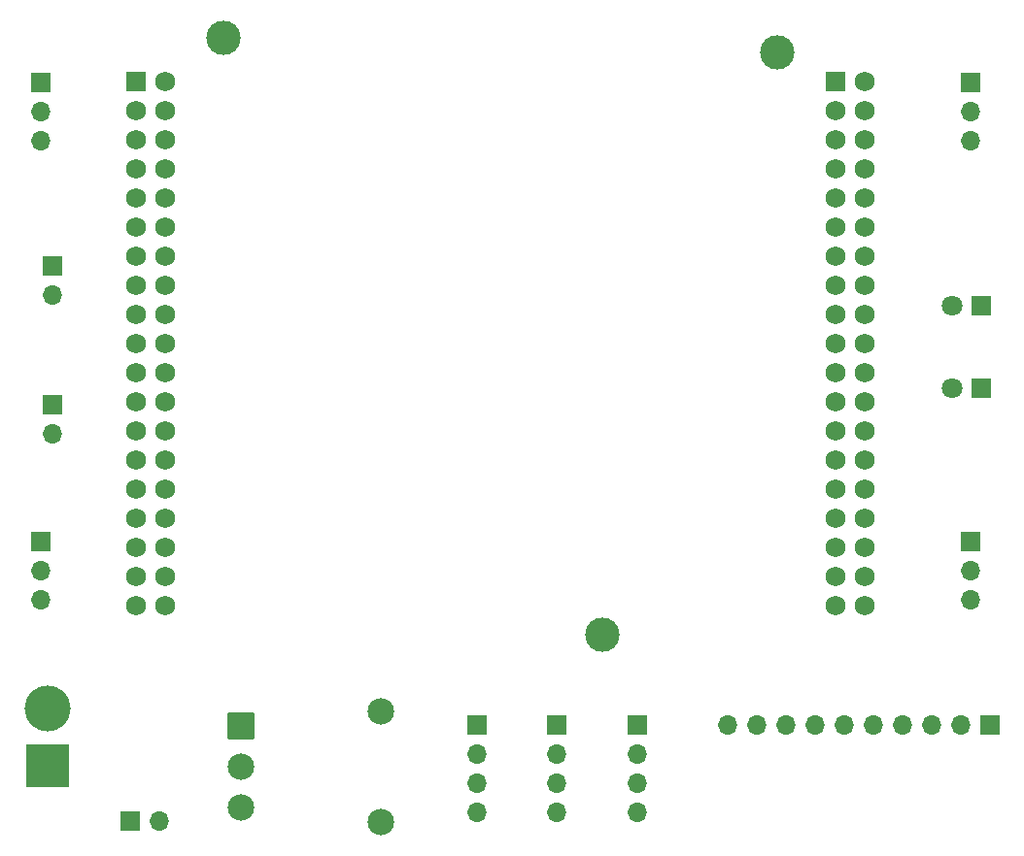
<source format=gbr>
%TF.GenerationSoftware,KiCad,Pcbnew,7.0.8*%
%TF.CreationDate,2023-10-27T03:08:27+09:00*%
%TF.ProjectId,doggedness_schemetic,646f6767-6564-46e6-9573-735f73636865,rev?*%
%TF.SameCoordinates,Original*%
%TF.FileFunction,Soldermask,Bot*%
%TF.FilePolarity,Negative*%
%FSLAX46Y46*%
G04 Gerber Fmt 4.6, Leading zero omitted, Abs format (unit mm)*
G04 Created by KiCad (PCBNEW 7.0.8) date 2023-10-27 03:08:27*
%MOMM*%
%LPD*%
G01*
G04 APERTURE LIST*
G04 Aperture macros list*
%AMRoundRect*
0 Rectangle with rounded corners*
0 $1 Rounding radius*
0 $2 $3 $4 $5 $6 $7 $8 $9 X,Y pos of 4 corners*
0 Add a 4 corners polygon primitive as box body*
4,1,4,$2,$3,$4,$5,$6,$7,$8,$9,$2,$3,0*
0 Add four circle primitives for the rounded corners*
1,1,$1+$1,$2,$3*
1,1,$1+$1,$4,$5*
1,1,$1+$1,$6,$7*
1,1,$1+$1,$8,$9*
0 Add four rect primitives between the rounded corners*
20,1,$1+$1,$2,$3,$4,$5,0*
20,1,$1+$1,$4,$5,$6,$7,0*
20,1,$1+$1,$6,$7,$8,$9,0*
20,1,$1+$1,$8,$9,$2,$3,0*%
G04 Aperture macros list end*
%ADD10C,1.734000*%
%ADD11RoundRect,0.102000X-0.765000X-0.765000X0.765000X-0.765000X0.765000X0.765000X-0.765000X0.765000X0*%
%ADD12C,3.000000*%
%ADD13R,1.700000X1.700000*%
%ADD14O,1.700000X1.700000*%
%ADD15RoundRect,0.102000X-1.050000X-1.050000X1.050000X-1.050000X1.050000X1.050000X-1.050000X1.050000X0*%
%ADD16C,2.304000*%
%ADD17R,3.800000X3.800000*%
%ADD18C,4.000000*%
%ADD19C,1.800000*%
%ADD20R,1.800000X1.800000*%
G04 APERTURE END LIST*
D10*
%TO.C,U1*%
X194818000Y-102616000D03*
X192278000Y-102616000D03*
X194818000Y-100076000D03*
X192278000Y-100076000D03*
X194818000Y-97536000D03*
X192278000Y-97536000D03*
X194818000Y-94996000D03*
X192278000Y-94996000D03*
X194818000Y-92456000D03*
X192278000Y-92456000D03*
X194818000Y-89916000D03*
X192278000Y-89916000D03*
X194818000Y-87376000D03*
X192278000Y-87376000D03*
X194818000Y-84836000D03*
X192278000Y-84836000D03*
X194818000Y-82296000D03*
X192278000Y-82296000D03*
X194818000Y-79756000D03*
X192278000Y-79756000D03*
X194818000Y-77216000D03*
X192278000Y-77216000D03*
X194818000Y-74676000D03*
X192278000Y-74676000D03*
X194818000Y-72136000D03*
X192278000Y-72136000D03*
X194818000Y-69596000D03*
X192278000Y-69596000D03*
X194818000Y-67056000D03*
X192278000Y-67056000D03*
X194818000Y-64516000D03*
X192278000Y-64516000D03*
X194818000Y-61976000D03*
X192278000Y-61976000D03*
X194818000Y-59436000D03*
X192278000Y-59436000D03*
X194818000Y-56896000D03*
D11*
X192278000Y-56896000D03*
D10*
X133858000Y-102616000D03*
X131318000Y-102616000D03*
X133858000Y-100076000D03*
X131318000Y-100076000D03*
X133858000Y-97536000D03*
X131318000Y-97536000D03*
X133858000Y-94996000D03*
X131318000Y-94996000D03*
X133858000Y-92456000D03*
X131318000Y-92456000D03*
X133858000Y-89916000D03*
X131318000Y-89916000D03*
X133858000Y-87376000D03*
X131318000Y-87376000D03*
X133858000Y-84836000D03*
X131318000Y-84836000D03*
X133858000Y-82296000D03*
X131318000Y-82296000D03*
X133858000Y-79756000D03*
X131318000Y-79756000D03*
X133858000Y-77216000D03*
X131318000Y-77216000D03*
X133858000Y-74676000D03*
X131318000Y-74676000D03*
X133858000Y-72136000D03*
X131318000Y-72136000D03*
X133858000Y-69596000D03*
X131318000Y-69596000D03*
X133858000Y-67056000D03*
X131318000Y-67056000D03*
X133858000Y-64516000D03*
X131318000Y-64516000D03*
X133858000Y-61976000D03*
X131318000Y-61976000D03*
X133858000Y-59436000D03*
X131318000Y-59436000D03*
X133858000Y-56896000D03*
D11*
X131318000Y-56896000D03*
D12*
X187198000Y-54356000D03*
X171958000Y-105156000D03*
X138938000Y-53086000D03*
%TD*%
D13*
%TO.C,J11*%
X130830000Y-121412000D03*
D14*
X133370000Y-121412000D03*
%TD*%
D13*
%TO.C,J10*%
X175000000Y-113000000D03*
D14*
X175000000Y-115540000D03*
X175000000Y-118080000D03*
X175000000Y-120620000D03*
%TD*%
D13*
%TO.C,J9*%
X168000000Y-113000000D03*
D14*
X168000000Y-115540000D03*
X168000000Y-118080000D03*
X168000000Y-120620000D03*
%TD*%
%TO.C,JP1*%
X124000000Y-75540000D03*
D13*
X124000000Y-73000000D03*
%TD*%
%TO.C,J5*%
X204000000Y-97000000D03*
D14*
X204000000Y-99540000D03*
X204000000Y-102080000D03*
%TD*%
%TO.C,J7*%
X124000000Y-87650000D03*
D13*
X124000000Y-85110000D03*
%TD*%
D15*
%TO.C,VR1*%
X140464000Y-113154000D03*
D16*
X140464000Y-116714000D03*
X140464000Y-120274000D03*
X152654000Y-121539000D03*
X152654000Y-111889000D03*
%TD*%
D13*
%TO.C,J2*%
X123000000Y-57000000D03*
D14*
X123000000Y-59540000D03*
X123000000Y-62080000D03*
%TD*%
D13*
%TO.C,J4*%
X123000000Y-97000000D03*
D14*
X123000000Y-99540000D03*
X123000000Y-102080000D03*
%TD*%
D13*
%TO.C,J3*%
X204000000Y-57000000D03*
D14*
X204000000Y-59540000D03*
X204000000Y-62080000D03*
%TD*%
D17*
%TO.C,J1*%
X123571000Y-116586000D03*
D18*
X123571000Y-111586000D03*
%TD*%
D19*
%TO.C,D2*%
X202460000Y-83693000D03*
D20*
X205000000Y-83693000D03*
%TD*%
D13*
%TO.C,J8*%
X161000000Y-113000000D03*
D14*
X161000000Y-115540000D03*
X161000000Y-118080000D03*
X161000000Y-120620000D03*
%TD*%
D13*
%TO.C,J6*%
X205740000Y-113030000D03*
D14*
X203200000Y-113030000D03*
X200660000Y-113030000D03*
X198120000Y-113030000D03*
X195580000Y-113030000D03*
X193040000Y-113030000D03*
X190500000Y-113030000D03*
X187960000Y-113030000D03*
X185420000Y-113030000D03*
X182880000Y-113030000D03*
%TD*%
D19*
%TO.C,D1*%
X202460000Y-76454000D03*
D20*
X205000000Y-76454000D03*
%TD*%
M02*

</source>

===

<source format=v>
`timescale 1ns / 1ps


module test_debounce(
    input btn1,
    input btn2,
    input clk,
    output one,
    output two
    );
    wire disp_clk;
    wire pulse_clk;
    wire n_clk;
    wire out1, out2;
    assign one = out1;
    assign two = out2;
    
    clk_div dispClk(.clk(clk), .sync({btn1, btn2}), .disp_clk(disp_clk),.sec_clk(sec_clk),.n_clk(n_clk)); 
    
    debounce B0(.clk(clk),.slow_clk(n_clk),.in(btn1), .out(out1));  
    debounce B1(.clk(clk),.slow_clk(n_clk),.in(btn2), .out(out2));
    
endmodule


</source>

===

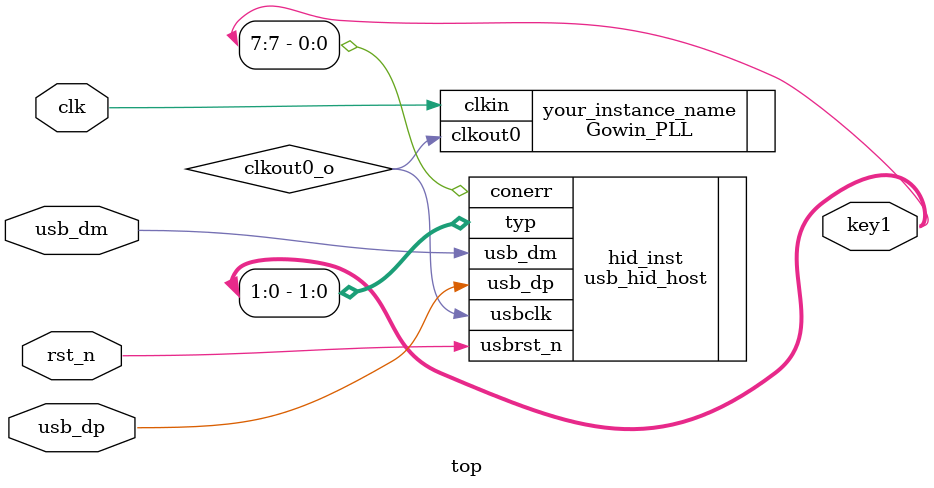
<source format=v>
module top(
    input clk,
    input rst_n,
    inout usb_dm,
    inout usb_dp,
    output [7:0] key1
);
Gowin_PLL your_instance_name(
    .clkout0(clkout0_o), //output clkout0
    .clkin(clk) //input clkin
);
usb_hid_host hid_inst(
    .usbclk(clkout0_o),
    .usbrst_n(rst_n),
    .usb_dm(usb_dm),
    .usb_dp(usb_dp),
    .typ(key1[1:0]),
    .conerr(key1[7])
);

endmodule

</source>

===

● Problem to work on
What are the lines of the data above that include the string "input"? Copy them.

● Response to this exercise
    input btn1,
    input btn2,
    input clk,
    input clk,
    input rst_n,
    .clkin(clk) //input clkin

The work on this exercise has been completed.